::: Text for analysis :::

Mouzaki (Μουζάκι) is a town and a municipality in the northwestern part of the Karditsa regional unit, Greece. Mouzaki is located on the southwestern edge of the Thessalian plain, where the river Pamisos descends from the Agrafa mountains. It is 17 km southwest of Trikala and 24 km northwest of Karditsa. The Greek National Road 30 (Arta - Trikala - Karditsa - Volos) passes north of the town.
In 2020, Mouzaki was heavily affected by the medicane known as Cyclone Ianos. The town was flooded for several days.

==Municipality==
The municipality Mouzaki was formed at the 2011 local government reform by the merger of the following 3 former municipalities, that became municipal units:
- Ithomi
- Mouzaki
- Pamisos

The municipality has an area of 313.866 km^{2}, the municipal unit 179.521 km^{2}.

:::

## Exercise instructions
Transcribe the Mouzaki text word for word, everything from "Mouzaki (Μουζάκι) is" down to "of the town.".

::: Data supplied :::

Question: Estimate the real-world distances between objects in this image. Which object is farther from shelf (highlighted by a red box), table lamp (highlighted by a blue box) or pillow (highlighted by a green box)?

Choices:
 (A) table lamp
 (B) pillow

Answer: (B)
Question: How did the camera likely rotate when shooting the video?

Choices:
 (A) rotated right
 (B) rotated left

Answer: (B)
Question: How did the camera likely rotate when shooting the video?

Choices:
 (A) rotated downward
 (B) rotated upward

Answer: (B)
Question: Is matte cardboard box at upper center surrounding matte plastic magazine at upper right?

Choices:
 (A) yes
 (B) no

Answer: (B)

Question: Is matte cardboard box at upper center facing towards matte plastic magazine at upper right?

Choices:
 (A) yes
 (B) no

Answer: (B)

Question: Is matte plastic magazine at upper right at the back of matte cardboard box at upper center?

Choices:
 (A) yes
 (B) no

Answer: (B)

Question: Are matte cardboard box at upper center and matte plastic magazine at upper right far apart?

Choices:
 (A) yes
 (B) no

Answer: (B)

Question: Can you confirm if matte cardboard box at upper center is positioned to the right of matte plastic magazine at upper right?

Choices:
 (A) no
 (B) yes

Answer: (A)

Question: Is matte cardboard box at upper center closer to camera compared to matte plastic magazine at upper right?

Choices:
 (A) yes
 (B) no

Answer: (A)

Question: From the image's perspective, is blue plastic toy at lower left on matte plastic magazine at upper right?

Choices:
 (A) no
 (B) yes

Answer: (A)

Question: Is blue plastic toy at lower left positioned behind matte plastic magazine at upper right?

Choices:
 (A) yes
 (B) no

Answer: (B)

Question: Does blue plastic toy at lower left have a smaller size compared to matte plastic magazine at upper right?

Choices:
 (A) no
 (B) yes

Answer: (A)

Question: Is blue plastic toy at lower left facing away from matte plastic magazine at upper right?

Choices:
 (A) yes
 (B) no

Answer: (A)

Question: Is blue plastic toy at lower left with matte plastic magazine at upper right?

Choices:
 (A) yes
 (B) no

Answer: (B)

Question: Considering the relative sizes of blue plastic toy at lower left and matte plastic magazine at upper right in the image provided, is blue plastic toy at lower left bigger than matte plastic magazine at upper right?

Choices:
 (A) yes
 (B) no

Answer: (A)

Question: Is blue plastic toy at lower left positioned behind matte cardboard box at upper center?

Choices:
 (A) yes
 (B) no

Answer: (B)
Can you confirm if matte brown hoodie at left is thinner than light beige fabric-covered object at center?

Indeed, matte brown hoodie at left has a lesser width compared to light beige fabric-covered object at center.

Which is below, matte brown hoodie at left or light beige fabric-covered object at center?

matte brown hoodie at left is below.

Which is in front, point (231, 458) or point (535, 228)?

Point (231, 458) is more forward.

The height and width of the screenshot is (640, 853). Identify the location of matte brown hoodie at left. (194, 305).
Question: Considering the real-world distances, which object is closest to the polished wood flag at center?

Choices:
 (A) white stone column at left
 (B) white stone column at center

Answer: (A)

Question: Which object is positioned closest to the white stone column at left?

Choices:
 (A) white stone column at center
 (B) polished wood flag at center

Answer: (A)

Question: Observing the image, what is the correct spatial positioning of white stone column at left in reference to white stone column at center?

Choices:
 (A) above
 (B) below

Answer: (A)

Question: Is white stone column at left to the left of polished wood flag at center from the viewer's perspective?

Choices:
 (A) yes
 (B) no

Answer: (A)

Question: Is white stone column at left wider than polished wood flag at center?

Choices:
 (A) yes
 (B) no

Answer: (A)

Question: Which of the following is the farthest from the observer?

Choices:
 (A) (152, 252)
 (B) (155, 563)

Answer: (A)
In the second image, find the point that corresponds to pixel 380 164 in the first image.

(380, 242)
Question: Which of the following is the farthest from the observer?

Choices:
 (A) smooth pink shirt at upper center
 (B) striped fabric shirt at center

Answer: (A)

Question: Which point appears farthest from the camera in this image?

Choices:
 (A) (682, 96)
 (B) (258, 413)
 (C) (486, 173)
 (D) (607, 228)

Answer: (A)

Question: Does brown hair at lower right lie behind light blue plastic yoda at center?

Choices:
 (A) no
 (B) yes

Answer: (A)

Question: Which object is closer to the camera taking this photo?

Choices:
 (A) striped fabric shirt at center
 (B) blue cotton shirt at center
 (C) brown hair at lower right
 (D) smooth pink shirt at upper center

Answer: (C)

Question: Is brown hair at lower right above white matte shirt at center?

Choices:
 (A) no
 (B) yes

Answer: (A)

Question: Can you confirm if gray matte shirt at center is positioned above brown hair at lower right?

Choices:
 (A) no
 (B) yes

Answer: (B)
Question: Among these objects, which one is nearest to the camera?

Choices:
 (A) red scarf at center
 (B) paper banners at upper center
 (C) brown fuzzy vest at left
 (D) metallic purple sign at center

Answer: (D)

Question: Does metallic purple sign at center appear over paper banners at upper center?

:::

## Solution for this problem
Mouzaki (Μουζάκι) is a town and a municipality in the northwestern part of the Karditsa regional unit, Greece. Mouzaki is located on the southwestern edge of the Thessalian plain, where the river Pamisos descends from the Agrafa mountains. It is 17 km southwest of Trikala and 24 km northwest of Karditsa. The Greek National Road 30 (Arta - Trikala - Karditsa - Volos) passes north of the town.